By now it's very clear that Mom went to college for her Mrs. degree, but watching her muse so openly leaves me shocked.
Yet she'd said she felt hemmed in, pressured, and wanted to bust loose and do what she wanted to do. I don't know why she felt pressured to marry at 21; although ah, her mom married at 20. There's just so much she doesn't say. In an earlier letter she described herself as never letting her emotions out, never letting anyone see them. The older I get, the more I see how true that was. I ache for her here.
Pulling each letter from its envelope, 'is this the one where she jumps up and down for joy?'
No.
Pulling the Oct. 24th letter out, the last one,
the one written 25 days before she married my dad,
she had no idea.
She did not yet know her wedding day was less than a month away.
She knew he'd bought rings, and she didn't want him to, she was still actively going out with Al, Jim, Jack and George.
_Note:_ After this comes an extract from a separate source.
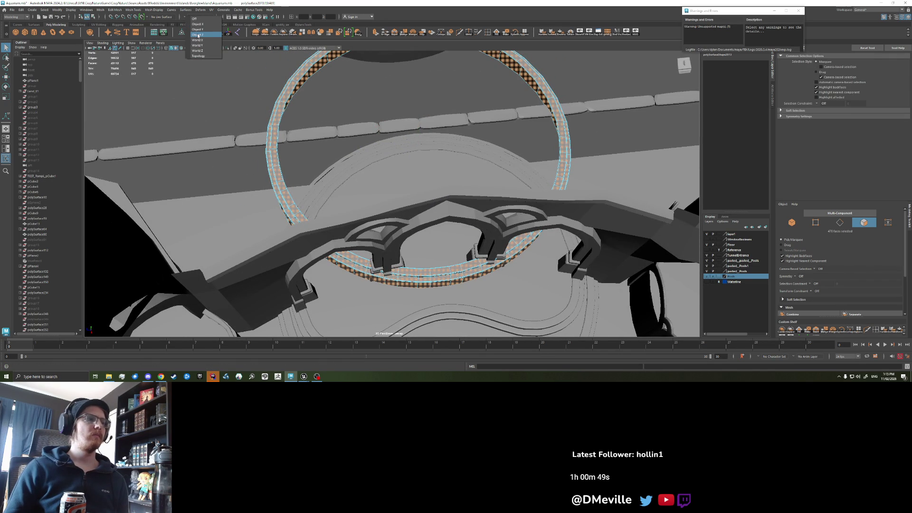
pyautogui.click(198, 36)
pyautogui.click(277, 175)
pyautogui.moveTo(281, 187); pyautogui.dragTo(245, 204)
Wore her sharp new navy suit on a date with Al to a class buffet supper. She's fascinated by dad though, clearly. Thinks about him more than she'd like, lingering on her mind.
He drove a convertible and took her flying in a plane.
She was concerned that he hadn't gone to college, and that he didn't like to party much.
She loved that he was so nice, and so very sweet to her.
And she loved his family, they were so nice to her too.
Completely warms my heart to hear this young woman I've been listening to meet my grandma and grandpa. The connection made, felt... like home.
But the reality is that Mom married Dad much more impulsively than I knew. His west coast job offer suddenly created the opening, but I thought they were already serious, not just casually dating. She was ready to marry, and he was the fellow in front of her
who asked.
They married in the family church in Belding. Her first few letters from the cross-country drive honeymoon "I'm awfully happy! I love him more and more every day!" They would stay together 44 years until her passing in 1994.